§ TEXTE DE LECTURE:

##########

Comment le parcours se déploie-t-il à l’intérieur du Pavillon ?
L’exposition permanente consiste en une expérience immersive d’une vingtaine de minutes dans un espace d’environ 1 000 m2, « une promenade amoureuse en France » passant par un jardin, au rez-de-chaussée, dans lequel trônera un olivier millénaire. Celle-ci a été imaginée par l’artiste Justine Emard, directrice artistique. Les savoir-faire seront à l’honneur et l’on y trouvera, entre autres, des œuvres d’art – Notre-Dame de Paris, GrandPalaisRmn, les musées Bourdelle ou Rodin sont sur les rangs, tout comme l’Opéra de Paris –, avec sans doute davantage de sculptures que de peintures, car les conditions hygrométriques sont très complexes. Dès l’entrée, le ton sera donné avec une tapisserie d’Aubusson réalisée à partir d’une capture d’écran du film d’animation Princesse Mononoké de Hayao Miyazaki. Une pièce monumentale de 25 m2 et 5 mètres de haut, symbole de l’amour entre la France et le Japon.

##########

§ EXTRAITS DES DONNÉES:
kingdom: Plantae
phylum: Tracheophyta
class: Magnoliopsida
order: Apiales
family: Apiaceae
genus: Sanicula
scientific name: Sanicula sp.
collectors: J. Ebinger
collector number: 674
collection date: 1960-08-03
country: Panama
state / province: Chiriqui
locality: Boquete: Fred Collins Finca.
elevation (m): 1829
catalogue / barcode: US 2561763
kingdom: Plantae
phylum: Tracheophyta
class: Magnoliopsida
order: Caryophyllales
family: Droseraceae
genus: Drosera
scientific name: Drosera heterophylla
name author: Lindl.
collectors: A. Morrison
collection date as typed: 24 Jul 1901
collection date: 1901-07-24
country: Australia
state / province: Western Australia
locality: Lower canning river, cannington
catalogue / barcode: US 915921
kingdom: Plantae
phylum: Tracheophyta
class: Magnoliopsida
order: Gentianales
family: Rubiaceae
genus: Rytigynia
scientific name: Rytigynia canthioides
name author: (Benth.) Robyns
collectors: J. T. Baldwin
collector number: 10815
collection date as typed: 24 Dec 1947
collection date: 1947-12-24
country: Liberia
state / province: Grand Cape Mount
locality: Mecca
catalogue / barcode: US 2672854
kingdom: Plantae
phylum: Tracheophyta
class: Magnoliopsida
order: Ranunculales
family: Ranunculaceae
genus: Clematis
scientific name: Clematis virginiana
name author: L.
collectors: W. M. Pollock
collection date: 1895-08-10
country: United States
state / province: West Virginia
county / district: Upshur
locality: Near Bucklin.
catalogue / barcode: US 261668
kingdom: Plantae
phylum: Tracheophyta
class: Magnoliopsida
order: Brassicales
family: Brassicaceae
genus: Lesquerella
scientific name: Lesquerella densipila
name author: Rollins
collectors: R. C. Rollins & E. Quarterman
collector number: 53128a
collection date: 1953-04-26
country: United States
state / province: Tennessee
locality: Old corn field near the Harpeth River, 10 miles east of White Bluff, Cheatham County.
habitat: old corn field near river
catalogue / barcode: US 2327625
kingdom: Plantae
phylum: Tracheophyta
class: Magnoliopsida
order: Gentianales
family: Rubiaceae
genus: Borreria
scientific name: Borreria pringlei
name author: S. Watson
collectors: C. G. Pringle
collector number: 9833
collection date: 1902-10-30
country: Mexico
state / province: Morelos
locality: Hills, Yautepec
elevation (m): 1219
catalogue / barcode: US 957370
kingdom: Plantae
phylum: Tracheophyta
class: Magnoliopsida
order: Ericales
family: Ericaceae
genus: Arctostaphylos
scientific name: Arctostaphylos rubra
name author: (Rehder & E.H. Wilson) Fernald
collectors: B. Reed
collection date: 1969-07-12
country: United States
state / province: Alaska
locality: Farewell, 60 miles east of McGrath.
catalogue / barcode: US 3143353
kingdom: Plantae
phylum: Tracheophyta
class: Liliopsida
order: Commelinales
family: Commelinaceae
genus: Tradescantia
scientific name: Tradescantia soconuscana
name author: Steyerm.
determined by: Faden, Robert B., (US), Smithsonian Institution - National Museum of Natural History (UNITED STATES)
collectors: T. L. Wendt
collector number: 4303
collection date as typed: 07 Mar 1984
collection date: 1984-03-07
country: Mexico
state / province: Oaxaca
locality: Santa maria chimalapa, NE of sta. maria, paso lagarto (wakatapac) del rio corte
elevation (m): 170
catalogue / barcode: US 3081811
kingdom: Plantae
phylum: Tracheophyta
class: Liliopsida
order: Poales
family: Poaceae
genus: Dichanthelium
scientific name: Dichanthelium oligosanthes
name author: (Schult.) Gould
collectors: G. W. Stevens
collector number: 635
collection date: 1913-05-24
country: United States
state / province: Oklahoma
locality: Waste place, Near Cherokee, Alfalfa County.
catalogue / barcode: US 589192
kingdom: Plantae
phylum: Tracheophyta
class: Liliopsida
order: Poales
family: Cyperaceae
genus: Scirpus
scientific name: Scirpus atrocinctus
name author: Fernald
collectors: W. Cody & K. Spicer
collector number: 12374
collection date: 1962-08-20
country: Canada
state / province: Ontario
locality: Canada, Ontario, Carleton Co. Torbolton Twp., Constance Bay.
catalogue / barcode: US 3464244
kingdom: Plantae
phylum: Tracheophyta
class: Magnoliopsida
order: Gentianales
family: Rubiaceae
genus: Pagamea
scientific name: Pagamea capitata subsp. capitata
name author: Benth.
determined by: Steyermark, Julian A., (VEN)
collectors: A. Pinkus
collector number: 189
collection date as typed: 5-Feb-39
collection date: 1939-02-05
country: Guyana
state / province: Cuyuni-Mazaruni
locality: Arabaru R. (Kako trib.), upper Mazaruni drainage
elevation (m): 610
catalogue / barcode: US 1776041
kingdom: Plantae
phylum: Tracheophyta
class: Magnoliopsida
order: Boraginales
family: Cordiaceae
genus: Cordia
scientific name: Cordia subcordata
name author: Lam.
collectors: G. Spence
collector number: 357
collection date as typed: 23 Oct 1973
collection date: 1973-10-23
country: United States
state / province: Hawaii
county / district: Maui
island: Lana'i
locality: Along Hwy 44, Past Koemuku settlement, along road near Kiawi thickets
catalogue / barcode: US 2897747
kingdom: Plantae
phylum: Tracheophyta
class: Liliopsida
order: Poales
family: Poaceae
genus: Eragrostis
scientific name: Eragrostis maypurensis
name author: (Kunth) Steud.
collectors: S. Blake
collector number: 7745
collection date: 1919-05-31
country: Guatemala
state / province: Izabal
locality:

##########

§ CONSIGNE DE TRAVAIL A: D'après le texte sur le parcours du Pavillon, pourquoi l'exposition comptera-t-elle sans doute davantage de sculptures que de peintures ? Répondez en une à trois phrases.
§ CONSIGNE DE TRAVAIL B: Poursuivez le texte sur le parcours du Pavillon à partir de sa dernière phrase.

§ RÉPONSE RÉDIGÉE A: L'exposition comptera sans doute davantage de sculptures que de peintures parce que les conditions hygrométriques du Pavillon sont très complexes.

§ RÉPONSE RÉDIGÉE B:
La création contemporaine, dont les arts décoratifs, sera également montrée, mais dans des lieux spécifiques comme les salons de réception ou de coworking, lieux décorés par le designer José Lévy. Un espace d’exposition temporaire accueillera six présentations d’un mois chacune, dont une sur les océans, une autre sur la mode par la Maison Céline ou sur les innovations technologiques par le Commissariat à l’énergie atomique et aux énergies alternatives. Auront lieu également 12 quinzaines thématiques (santé, création, climat…) et des événements B to B. Entre autres personnalités artistiques, Riad Sattouf, Mathieu Sapin et Pénélope Bagieu seront présents pour « La Journée de la France », le 13 septembre 2025. Les visiteurs trouveront, aussi, un bistrot, une boulangerie et une boutique, ainsi qu’un espace de conférence/ciné-club pour 150 personnes. Tous les visiteurs pourront accéder, à un moment ou à un autre de la programmation, aux 4 000 m2 du bâtiment.
Le contenu de l’exposition permanente, les noms des auteurs – plasticiens ou scénographes – des installations et l’ensemble des aménagements intérieurs seront dévoilés en décembre prochain.
Que pensez-vous de l’emplacement dévolu au Pavillon France ?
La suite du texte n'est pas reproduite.